## Task requirements
For the records below, give the count of lines holding the word "Courtyard" and nothing more.

## Records to use

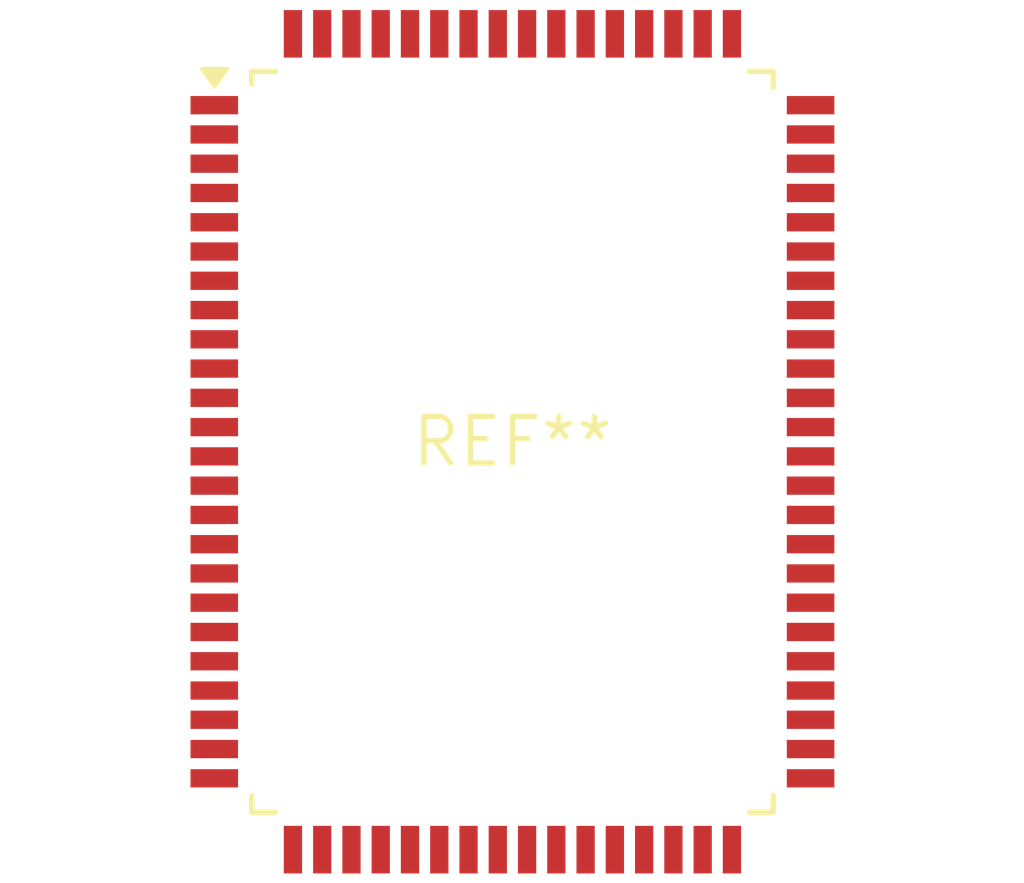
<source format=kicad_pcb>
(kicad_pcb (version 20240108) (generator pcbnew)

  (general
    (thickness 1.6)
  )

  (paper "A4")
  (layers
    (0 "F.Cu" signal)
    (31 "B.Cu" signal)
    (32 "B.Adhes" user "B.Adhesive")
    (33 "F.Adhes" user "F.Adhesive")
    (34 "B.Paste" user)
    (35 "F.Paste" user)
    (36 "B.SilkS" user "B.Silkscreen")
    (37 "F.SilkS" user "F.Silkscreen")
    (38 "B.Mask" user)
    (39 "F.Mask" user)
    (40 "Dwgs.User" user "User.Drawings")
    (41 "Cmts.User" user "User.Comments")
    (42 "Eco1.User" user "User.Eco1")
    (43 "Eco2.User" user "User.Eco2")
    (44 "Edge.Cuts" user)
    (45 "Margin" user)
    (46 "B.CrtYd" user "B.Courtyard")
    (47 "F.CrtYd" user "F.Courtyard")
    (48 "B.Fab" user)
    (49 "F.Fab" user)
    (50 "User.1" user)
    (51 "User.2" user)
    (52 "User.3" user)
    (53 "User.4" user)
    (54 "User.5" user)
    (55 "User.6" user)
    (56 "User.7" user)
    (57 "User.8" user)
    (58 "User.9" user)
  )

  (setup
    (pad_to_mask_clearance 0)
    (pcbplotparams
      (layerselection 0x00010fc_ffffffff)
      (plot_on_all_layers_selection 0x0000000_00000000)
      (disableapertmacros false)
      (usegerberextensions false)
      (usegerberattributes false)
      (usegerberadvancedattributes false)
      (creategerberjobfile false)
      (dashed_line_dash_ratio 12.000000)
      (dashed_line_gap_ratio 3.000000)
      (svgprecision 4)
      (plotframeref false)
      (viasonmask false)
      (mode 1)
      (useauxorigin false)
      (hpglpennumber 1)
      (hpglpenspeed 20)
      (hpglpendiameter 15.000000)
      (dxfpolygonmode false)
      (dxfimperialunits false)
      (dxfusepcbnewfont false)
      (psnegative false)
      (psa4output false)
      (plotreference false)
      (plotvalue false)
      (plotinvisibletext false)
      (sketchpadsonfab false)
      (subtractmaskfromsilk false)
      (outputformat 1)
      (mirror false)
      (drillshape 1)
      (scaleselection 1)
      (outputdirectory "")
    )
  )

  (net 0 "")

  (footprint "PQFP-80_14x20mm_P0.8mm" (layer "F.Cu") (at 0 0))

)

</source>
---
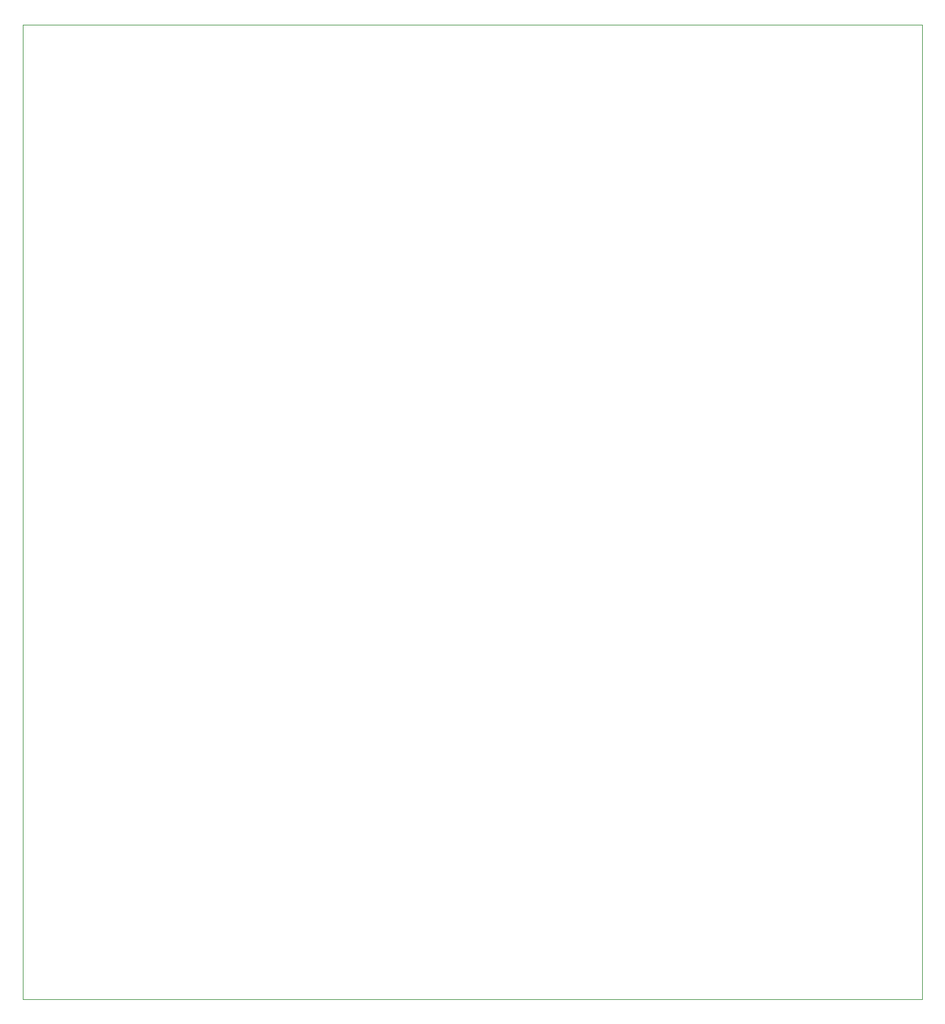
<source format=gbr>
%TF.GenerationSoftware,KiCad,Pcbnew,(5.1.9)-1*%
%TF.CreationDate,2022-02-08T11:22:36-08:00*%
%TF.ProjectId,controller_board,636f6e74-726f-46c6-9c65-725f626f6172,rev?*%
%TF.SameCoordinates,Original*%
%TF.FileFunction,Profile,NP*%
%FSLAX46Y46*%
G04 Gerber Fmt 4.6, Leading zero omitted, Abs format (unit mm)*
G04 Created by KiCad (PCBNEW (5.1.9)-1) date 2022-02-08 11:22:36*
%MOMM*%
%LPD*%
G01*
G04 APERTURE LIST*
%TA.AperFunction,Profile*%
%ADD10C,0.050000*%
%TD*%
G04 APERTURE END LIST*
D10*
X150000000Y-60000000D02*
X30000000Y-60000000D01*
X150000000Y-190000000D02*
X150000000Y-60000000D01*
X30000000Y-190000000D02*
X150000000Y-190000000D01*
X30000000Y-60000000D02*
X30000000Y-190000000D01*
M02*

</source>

## Output of the task
2